> **EXERCISE REQUIREMENTS**:
What lines in the data below mention the string "Pokémon"? Copy them out.

> **RECORDS**:
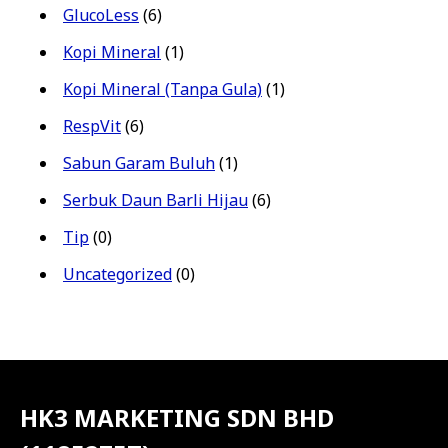
GlucoLess
(6)
Kopi Mineral
(1)
Kopi Mineral (Tanpa Gula)
(1)
RespVit
(6)
Sabun Garam Buluh
(1)
Serbuk Daun Barli Hijau
(6)
Tip
(0)
Uncategorized
(0)
HK3 MARKETING SDN BHD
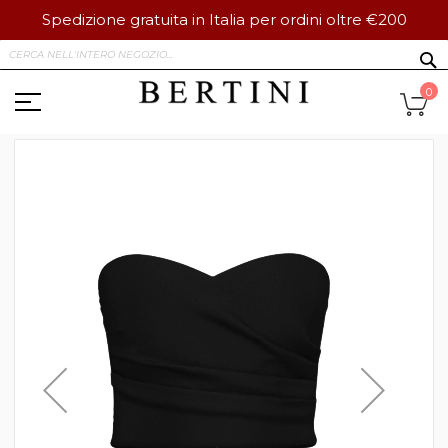
Spedizione gratuita in Italia per ordini oltre €200
Salta
S
al
contenuto
Ca
0
Vai
alla
fine
della
galleria
di
immagini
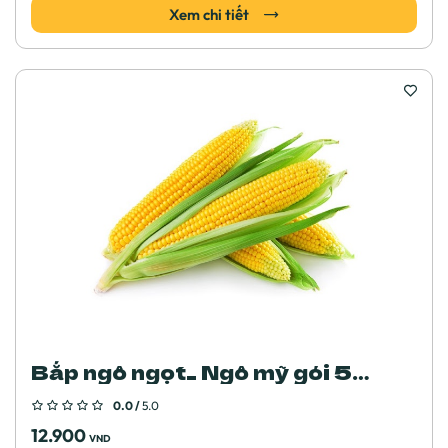
Xem chi tiết
Bắp ngô ngọt_ Ngô mỹ gói 5
gram
0.0 /
5.0
12.900
VND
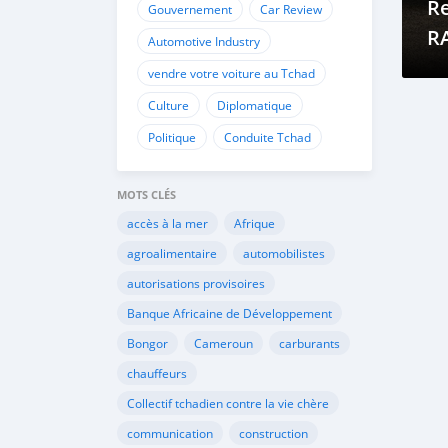
Re
Gouvernement
Car Review
R
Automotive Industry
vendre votre voiture au Tchad
Culture
Diplomatique
Politique
Conduite Tchad
MOTS CLÉS
accès à la mer
Afrique
agroalimentaire
automobilistes
autorisations provisoires
Banque Africaine de Développement
Bongor
Cameroun
carburants
chauffeurs
Collectif tchadien contre la vie chère
communication
construction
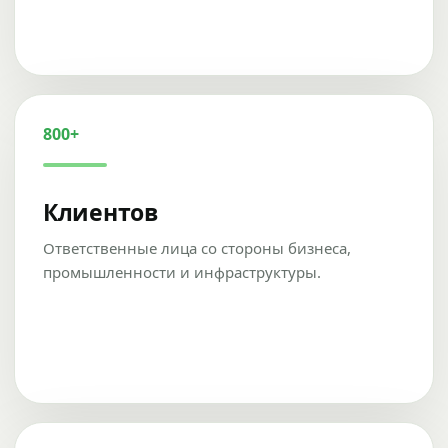
800+
Клиентов
Ответственные лица со стороны бизнеса,
промышленности и инфраструктуры.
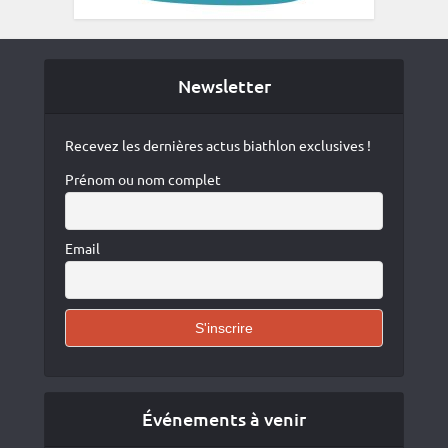
Newsletter
Recevez les dernières actus biathlon exclusives !
Prénom ou nom complet
Email
Événements à venir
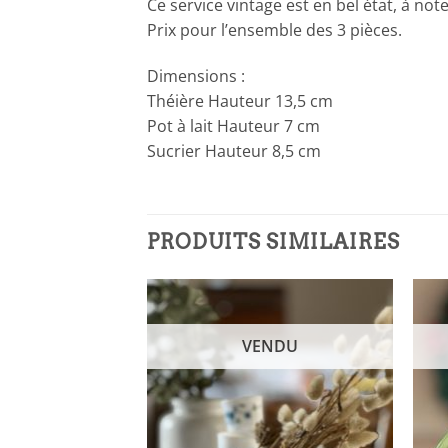
Ce service vintage est en bel état, à not
Prix pour l’ensemble des 3 pièces.
Dimensions :
Théière Hauteur 13,5 cm
Pot à lait Hauteur 7 cm
Sucrier Hauteur 8,5 cm
PRODUITS SIMILAIRES
NDU
VENDU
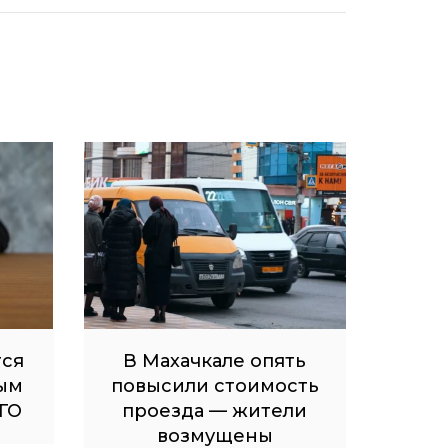
тся
В Махачкале опять
ым
повысили стоимость
ГО
проезда — жители
возмущены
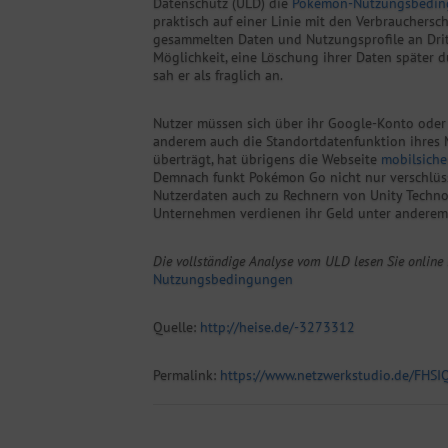
Datenschutz (ULD) die
Pokémon-Nutzungsbedin
praktisch auf einer Linie mit den Verbrauchersc
gesammelten Daten und Nutzungsprofile an Drit
Möglichkeit, eine Löschung ihrer Daten später 
sah er als fraglich an.
Nutzer müssen sich über ihr Google-Konto ode
anderem auch die Standortdatenfunktion ihres 
überträgt, hat übrigens die Webseite
mobilsiche
Demnach funkt Pokémon Go nicht nur verschlüsse
Nutzerdaten auch zu Rechnern von Unity Technolo
Unternehmen verdienen ihr Geld unter anderem
Die vollständige Analyse vom ULD lesen Sie online i
Nutzungsbedingungen
Quelle:
http://heise.de/-3273312
Permalink:
https://www.netzwerkstudio.de/FHSI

> **SOLUTION TO THIS EXERCISE**:
Pokémon-Nutzungsbedin
Demnach funkt Pokémon Go nicht nur verschlüsse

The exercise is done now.